● **ASSIGNMENT**: Your job is to report every line of the entries that has "START".

● **EXTRACTED DATA**:
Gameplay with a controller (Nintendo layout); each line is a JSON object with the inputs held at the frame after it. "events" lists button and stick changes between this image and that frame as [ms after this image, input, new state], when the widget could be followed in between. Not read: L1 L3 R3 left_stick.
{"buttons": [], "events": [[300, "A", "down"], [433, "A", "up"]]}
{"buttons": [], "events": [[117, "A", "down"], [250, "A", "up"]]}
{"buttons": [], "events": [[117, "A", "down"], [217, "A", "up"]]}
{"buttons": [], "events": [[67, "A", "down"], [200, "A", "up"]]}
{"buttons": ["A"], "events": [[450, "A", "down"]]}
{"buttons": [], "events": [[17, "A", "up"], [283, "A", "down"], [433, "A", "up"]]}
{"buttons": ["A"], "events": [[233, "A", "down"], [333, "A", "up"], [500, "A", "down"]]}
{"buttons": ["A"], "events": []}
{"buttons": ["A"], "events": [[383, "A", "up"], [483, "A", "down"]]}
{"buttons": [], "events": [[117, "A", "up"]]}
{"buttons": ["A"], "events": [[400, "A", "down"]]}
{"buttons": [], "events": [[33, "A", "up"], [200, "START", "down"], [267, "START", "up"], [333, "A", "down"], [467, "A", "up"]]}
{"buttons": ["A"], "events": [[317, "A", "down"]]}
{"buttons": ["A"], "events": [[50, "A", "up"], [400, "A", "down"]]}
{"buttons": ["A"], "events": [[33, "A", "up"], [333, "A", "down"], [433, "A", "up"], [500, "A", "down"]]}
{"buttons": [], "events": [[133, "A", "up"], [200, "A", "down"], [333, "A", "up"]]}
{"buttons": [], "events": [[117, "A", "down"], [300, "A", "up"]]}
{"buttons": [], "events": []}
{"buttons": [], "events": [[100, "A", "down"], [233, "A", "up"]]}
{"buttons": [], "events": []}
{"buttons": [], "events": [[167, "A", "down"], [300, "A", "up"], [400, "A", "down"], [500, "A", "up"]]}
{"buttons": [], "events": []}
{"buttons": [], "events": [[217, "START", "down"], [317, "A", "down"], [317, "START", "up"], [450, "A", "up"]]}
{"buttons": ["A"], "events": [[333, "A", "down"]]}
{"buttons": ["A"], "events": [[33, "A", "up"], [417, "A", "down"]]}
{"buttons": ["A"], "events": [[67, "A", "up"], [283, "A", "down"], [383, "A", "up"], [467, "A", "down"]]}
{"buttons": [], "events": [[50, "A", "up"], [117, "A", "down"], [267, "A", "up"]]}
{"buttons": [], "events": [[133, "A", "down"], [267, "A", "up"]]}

● **ANSWER SECTION**:
{"buttons": [], "events": [[33, "A", "up"], [200, "START", "down"], [267, "START", "up"], [333, "A", "down"], [467, "A", "up"]]}
{"buttons": [], "events": [[217, "START", "down"], [317, "A", "down"], [317, "START", "up"], [450, "A", "up"]]}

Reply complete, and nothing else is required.